Waktu berangkat dari Soetta, kami bertiga terpisah terminal karena gw sama mas Hendra naik pesawat yang sama sedangkan Mel naik pesawat sejam lebih awal di teminal sebelah. Barulah di Denpasar kami bertemu karena pesawat lanjutannya sama. Perjalanan Jakarta-Denpasar sih rasanya biasa saja karena gw ngantuk dan ketiduran, nah pesawat lanjutannya ini yang bikin gw keringat dingin karena baru pertama kali gw naik pesawat kecil. Kalau cuaca sedang bagus mungkin gw ga akan keringat dingin, masalahnya cuaca sedang gerimis dan pesawat bahkan sempat delay setengah jam. Duh duh… gw boleh balik aja ga nih?

Selama perjalanan itu, beberapa kali ge refleks pegangan ke kursi karena goncangannya emang bikin gw langsung jiper dan komat kamit baca doa yang gw bisa.

Sampai di bandara Tambolaka, Sumba Barat pun masih dalam keadaan hujan gerimis. Gw harap harap cemas kalau cuaca gerimis ini akan menyambut kami selama 5 hari disini. Semoga saja tidak.

IMG_20180214_124520_HDR.jpg

Sampai di Bandara Tambolaka, Sumba Barat, Sumba

Di bandara guide kami- bang Samad- telah menunggu, dia menyambut kami dan mengantar kami ke hotel.

Tak lama kami singgah di hotel, bang Samad mengantar kami ke spot pertama yaitu pantai Kita. Bisa dibilang waktu kami kesana, pantai ini beneran pantai milik kita karena hanya kami yang ada disitu waktu itu, mungkin karena ini hari kerja jadi kami serasa menikmati pantai milik pribadi.

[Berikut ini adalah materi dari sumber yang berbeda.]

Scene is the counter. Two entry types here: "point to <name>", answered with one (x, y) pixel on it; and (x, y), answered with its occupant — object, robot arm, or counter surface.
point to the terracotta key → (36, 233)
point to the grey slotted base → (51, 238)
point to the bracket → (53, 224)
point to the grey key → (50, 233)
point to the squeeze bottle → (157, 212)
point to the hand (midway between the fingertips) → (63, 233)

Awal awal kami, atau tepatnya gw dan Mel sangat excited dipantai ini tapi lama lama mati gaya juga mungkin karena ga ada pedagang minuman kali ya secara pantainya panas dan berangin cukup kencang.

“I am free” versi gw

“I am free” versi Mel

Bang Samad lantas membawa kami ke spot berikutnya, kali ini kami ke perbukitan lebih tepatnya Bukit Lendongara, katanya sih bukit ini tempat syuting salah satu film -yang gw lupa film apa yang disebutkan guidenya-. Eh bentar gw ingat ingat dulu, oiya Pendekar Tongkat Emas, pada tahu kan filmnya ? tahu kan? Kagak ya? Toss lah kita.

Oke kita kesampingkan masalah film, kembali ke Bukit Lendongara. Kalau kita pernah lihat buktinya teletubbies, nah kayak bukti teletubbies lah bukti ini dan gw jadi teletubbiesnya. Lagi lagi cuaca tak bersahabat bentar bentar hujan…reda…hujan lagi.

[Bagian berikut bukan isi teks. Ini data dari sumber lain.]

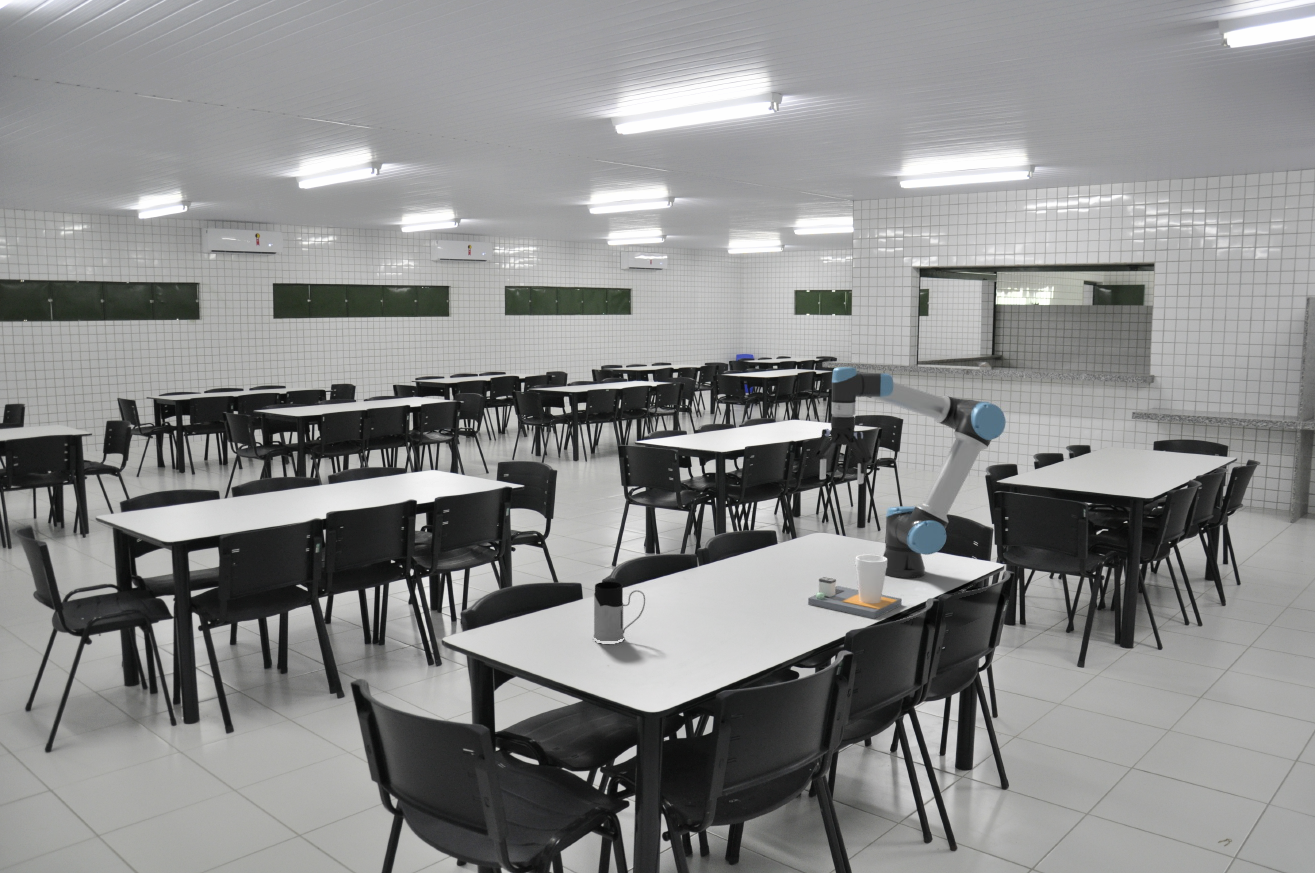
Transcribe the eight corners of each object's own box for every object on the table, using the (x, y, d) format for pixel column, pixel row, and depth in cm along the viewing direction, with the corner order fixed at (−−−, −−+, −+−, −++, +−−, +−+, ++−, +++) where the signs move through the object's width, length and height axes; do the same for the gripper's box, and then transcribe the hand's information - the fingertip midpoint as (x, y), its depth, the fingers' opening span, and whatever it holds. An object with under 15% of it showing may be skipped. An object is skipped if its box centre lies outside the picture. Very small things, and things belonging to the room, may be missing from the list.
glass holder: (594, 633, 266) (594, 580, 264) (645, 634, 265) (645, 581, 263) (590, 644, 257) (590, 589, 255) (644, 645, 256) (644, 590, 255)
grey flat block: (837, 591, 308) (837, 581, 308) (901, 604, 294) (901, 593, 294) (808, 604, 295) (808, 593, 294) (873, 618, 281) (874, 606, 280)
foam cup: (886, 605, 285) (887, 562, 284) (854, 603, 287) (855, 561, 286) (885, 596, 295) (886, 555, 293) (854, 594, 297) (855, 553, 295)
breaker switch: (823, 592, 299) (824, 576, 299) (835, 594, 297) (835, 579, 296) (818, 594, 297) (819, 578, 297) (830, 597, 295) (830, 581, 294)
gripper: (803, 413, 313) (801, 478, 316) (873, 419, 297) (871, 487, 300) (815, 412, 319) (813, 475, 321) (884, 417, 303) (882, 484, 306)
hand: (841, 481), depth 311 cm, fingers open, 13 cm apart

Liburan bebas ala gw, gegoleran dijalanan #alay

Coba lagi cerah mungkin lebih wokey dokey

Bukan lagi mau nebeng, tapi mau bilang…bagusssss 🙂

Karena hujan agak lama kami pun balik ke hotel. Di sepanjang perjalanan ternyata banyak warga yang menjajakan Srikaya dengan cara naruh di pinggir jalan. Kita mampir ke salah satu lapak warga dan nyobain Srikaya ala Sumba dan ternyata sebelas dua belas dengan Srikaya di Jawa hahahaha.

Tadi kami berencana mau eksplor Waikabubak waktu malam eh tahunya sepi sesepinya yaudah akhirnya kami minta guide nganterin nyari makan terus balik tidur ke hotel.